There was a moment during the war when De Gaulle was being more than usually impossible. Roosevelt, furious, asked Churchill to convey his feelings. The PM summoned the Frenchman, who arrived, took off his kepi and sat down. Churchill launched into him. Unfortunately, the tirade was not recorded. By all accounts, few prosecution cases have been expounded more forcefully. It was a masterpiece of eloquence which lasted for 45 minutes.
Throughout, de Gaulle was impassive: not a flicker of facial muscle, let alone emotion. Churchill came to a final flourish, then stopped and glared. In response, de Gaulle rose to his feet, put on his kepi, saluted, turned and left. Churchill’s comment: ‘Magnificent.’ Despite frequent and mutual exasperation, those two understood each other better than either understood the feline Roosevelt: discuss.
We discussed our sweet enemy France at a recent meeting of the Odd Bottles, the most irregular but not least convivial drinking assembly in London. Apropos magnificence, we were talking about Anthony Barton, of Léoville-Barton, who has been praised on these pages, but neither often enough nor eloquently enough. That would require Churchill. Had Anthony been older, he could have helped to mediate between the English and the Free French. He is, after all, a blend of English, French and Hibernian. Wine-makers strive to create a harmony of fruit and tannins, not automatically compatible. In Anthony’s case, it has been a harmony of three great races. Perhaps the piquant complexity of his origins helped him to become such a superb vigneron.

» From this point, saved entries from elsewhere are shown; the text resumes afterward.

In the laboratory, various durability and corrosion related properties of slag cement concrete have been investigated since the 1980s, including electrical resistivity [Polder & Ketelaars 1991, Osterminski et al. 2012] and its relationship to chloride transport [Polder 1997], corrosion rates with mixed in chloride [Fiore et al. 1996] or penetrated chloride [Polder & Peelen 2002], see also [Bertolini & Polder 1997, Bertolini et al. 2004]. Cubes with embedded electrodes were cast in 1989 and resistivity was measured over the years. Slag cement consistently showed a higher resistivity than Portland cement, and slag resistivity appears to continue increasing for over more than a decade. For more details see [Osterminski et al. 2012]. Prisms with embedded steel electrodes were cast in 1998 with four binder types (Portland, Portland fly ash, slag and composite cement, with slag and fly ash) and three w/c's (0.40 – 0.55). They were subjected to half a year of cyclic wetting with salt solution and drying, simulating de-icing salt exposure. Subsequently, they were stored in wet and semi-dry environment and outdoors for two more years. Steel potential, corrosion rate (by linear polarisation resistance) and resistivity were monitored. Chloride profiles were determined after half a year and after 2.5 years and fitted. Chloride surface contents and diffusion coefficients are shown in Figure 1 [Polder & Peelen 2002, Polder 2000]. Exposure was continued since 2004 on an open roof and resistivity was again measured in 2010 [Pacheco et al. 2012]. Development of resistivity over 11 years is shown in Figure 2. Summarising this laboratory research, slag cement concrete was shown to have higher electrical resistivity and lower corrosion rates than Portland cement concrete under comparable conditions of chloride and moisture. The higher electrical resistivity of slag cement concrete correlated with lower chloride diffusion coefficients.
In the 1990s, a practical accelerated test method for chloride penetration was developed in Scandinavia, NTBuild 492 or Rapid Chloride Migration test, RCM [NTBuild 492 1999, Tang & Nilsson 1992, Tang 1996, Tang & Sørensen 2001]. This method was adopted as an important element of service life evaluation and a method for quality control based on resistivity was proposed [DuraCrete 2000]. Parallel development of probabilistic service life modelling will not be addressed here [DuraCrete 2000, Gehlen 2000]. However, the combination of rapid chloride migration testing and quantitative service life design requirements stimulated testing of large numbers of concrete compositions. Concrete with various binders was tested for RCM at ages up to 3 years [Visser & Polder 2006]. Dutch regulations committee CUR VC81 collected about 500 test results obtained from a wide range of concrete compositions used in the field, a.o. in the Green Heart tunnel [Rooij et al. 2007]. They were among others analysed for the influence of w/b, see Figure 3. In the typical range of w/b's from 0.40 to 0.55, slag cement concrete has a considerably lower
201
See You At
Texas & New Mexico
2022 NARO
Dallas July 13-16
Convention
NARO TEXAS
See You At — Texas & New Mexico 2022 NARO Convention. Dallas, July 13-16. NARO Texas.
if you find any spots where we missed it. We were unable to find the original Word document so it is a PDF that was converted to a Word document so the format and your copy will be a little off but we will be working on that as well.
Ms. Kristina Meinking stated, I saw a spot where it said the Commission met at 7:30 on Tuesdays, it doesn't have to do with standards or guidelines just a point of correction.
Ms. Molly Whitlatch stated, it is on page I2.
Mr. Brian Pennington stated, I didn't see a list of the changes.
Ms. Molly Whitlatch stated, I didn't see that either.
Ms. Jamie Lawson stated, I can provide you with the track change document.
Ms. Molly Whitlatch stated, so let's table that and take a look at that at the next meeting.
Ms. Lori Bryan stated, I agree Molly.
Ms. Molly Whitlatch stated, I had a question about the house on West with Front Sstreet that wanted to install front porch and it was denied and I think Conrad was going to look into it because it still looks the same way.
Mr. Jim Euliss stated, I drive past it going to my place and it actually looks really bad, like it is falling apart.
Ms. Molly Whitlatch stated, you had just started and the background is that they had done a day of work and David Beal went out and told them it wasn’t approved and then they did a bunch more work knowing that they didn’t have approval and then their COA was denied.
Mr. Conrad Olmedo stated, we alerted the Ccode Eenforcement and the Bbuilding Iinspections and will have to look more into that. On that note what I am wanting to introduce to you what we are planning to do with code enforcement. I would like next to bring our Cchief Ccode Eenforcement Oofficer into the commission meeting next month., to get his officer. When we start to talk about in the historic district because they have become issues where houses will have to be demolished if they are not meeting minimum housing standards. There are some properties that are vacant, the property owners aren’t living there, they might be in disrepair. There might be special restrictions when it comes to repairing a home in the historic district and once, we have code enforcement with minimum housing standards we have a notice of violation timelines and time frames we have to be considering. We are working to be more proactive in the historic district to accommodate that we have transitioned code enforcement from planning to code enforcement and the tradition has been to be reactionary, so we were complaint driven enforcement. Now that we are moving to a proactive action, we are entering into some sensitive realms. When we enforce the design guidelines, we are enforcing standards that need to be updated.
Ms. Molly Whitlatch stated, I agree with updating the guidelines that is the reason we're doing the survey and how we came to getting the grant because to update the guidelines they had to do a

From time to time, this column has been critical of the Bordelais. They often behave like an especially mean-spirited Balzacian patriarch. Always looking to exploit new markets, they are rarely loyal to established customers. But Léoville-Barton has been a shining exception. The wines are never cheap: what do we expect? But they are always good value. The same is true of the second wine, La Reserve de Léoville-Barton, which is a good way to introduce a youngster to serious claret. The other year, on the subject of youngsters, a great aristocratic household got in touch with Léoville-Barton. Although they always bought several cases a year en primeur, there had been an oversight; a failure to order the claret to be served at a dinner for the heir’s 21st. His birthday was in 1990, so the family would like ten cases of that vintage.
As it had been a great year, stocks were low to nonexistent. Only three cases were available. Then Anthony intervened. The family’s private cellars were plundered: still not enough. Phone calls to the chateaux of friends and rivals: do you by any chance have a case of two of our 1990? Prising them away usually required barter, often on unfavourable terms. But in the end, the noble vintage graced the noble celebration. Anthony was satisfied. Like the best Bordelais of yesteryear, he always wishes to ensure that his wines go to a good home. As befits his Irish heritage, he is a Burkean, thinking in terms of a compact between the dead, the living and the as-yet unborn. He would prefer Léoville-Barton to be drunk in households where the genius loci could tell of ancient vintages, joyfully consumed by men still present at similar occasions in the form of family portraits — while the cellars contain infant wines which will outlive many of those at today’s table.
The Bottles cannot offer such an exalted pedigree, but of late, Anthony has not been well. So we toasted his health in his own ’96 while electing him as president of our Gascon chapter. The wine was superb: it offered everything a mature claret of a serious vintage and a great house ought to provide. As the final drops were squeezed from the glass, we hoped that he was feeling as well as we were.